Незнакомец резко оборвал свой рассказ и коснулся моей руки своей.

— И вот, сэр, — сказал он, — как вы думаете, что сделал мой отец?

— Возможно, надел траур, — ответил я, глубоко заинтересованный.

— Чепуха, сэр. Он осмотрел циновку.

— И нашел бриллианты?

— Не только нашел их, сэр, — сказал незнакомец, — не только нашел их, но… Разве вы не догадываетесь?

— Ну, на самом деле, — сказал я нерешительно, — я… то есть… если я не обижу вас предположением, то должен предположить… что он сохранил их.
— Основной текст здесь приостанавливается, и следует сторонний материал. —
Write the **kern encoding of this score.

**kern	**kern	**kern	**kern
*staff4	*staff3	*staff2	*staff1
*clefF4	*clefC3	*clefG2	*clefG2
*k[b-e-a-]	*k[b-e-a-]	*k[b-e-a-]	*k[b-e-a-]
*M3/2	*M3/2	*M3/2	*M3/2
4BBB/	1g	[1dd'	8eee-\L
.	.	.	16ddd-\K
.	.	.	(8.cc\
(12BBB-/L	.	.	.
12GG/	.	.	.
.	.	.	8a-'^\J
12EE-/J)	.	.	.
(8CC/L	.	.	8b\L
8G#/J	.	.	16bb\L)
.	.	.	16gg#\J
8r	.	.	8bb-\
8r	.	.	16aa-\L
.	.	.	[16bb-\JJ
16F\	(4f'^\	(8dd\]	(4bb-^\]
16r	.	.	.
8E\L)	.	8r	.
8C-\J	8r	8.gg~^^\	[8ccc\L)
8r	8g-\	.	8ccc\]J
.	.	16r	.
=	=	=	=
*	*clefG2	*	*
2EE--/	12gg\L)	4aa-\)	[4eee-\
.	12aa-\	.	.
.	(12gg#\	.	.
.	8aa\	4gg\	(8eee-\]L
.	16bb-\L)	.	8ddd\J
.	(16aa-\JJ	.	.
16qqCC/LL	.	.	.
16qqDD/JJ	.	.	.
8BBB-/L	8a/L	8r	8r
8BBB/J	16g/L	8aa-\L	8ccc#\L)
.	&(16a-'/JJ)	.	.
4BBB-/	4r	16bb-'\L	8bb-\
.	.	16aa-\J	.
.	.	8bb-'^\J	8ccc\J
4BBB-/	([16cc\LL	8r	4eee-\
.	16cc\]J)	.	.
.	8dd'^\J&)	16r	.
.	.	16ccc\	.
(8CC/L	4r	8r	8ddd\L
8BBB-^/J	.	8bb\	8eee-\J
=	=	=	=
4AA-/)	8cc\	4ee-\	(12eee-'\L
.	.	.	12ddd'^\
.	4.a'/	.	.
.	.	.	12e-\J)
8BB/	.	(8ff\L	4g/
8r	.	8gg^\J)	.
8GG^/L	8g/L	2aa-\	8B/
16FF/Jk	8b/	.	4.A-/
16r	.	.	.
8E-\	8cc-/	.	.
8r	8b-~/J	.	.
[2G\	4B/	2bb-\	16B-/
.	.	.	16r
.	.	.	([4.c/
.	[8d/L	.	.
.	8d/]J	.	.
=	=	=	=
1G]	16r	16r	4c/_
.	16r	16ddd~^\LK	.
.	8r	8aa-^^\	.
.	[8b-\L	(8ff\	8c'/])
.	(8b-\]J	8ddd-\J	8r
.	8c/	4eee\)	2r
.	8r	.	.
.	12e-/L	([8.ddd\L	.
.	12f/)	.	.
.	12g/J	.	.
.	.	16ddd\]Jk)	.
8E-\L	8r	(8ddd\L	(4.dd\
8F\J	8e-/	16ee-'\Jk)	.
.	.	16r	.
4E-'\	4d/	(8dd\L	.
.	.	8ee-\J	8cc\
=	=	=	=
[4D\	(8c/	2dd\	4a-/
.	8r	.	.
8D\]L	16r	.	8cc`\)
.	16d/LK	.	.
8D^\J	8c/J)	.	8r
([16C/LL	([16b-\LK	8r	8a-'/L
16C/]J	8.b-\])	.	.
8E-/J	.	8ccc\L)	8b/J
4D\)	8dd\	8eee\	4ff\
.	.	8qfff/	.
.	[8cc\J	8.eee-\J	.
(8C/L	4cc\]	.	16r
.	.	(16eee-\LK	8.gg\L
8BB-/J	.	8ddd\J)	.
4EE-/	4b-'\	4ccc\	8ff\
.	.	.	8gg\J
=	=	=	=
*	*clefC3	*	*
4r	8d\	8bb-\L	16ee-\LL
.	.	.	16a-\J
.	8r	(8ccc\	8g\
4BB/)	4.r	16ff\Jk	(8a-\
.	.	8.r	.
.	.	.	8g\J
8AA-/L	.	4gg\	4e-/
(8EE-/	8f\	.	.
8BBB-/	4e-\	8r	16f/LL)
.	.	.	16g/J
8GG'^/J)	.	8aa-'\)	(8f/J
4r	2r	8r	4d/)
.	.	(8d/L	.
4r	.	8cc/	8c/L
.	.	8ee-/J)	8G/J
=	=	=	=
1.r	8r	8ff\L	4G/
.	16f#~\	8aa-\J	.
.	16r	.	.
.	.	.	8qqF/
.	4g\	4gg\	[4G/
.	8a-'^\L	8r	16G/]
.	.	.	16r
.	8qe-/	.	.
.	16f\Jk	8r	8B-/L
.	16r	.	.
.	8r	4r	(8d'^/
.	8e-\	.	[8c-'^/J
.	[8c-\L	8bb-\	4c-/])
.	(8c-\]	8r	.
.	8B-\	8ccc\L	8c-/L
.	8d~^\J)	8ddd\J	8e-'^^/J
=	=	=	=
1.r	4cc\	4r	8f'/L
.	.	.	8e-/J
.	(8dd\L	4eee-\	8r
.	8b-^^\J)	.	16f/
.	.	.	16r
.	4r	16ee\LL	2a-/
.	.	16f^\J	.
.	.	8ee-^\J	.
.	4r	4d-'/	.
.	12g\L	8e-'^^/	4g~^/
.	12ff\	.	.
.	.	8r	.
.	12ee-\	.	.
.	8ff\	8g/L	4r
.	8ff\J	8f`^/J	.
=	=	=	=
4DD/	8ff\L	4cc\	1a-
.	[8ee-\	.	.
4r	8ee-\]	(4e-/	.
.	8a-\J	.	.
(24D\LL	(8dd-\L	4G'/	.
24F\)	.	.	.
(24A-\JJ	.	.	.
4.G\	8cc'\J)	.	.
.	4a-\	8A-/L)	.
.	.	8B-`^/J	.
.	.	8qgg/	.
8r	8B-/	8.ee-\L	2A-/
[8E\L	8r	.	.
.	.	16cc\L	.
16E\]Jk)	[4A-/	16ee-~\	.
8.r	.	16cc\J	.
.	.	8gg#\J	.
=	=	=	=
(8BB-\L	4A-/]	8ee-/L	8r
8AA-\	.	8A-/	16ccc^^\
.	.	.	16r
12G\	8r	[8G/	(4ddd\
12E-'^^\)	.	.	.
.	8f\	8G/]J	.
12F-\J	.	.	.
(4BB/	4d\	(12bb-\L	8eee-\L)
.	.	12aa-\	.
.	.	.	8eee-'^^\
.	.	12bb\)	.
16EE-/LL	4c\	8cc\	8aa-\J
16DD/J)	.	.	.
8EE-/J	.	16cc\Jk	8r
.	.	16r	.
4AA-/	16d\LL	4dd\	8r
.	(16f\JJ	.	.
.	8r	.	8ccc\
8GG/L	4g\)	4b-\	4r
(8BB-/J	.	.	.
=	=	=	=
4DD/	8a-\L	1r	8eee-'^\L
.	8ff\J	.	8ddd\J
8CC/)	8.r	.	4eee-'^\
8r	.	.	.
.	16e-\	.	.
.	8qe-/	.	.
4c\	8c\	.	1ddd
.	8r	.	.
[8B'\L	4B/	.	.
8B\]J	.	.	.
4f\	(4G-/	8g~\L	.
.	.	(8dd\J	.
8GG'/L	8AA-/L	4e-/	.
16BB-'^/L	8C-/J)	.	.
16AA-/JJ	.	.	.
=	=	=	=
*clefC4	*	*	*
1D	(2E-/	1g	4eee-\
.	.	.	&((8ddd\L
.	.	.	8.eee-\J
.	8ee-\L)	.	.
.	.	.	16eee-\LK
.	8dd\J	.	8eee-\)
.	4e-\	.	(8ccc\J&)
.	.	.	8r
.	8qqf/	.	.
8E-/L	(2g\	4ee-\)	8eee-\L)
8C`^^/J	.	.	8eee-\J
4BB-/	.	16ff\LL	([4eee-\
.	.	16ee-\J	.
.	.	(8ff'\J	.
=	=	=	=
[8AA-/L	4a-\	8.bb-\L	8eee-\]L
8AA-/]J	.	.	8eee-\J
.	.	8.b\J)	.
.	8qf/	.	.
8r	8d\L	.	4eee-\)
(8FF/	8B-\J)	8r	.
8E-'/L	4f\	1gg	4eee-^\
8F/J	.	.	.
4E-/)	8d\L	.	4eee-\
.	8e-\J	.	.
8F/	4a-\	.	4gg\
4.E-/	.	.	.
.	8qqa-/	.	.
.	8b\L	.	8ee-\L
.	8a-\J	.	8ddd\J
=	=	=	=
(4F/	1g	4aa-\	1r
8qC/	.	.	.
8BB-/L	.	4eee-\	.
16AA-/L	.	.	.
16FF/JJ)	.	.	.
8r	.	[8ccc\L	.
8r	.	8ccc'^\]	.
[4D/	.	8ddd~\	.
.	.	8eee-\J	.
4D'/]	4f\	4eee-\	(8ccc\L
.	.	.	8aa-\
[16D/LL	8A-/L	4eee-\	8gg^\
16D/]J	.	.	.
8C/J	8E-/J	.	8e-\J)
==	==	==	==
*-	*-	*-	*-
— Сохранил их, сэр! Вы совершенно правы, — подтвердил незнакомец, торжествующе потирая руки, — и, по-моему, он тоже был совершенно прав. Что ж, сэр, я продолжу. Как только мой почтенный предок был похоронен, отец уехал из Балагаута в Калькутту и, сев там на борт российского судна, отплыл в Санкт-Петербург. Прибыв в этот город, он отдал драгоценные камни искусному ювелиру, который их огранил и отполировал. Сэр, когда его огранили и отполировали, оказалось, что камень большего размера весил не менее ста девяноста трех карат! Мой отец знал, что этот камень стоит целое состояние, и подал прошение об аудиенции у императрицы Екатерины II. Аудиенция была дарована, бриллиант был показан; но императрица не пожелала согласиться на условия моего отца. Он, полагая, что со временем получит свою цену, не стал настаивать; снял красивый особняк с видом на Неву; натурализовался как русский подданный под именем Петра Петровского и терпеливо ждал своего часа. Так прошел почти год, и мой отец, который давно расстался с последним из своих золотых мохуров, начал нервничать. Однако время показало, что он поступил мудро; ибо однажды утром он получил вызов во дворец графа Орлова и продал свой бриллиант этому дворянину за сумму в сто четыре тысячи сто шестьдесят шесть фунтов, тринадцать шиллингов и четыре пенса. Граф Орлов был тогда любимцем Екатерины, и в день ее рождения он преподнес ей этот королевский подарок через несколько дней после того, как совершил покупку.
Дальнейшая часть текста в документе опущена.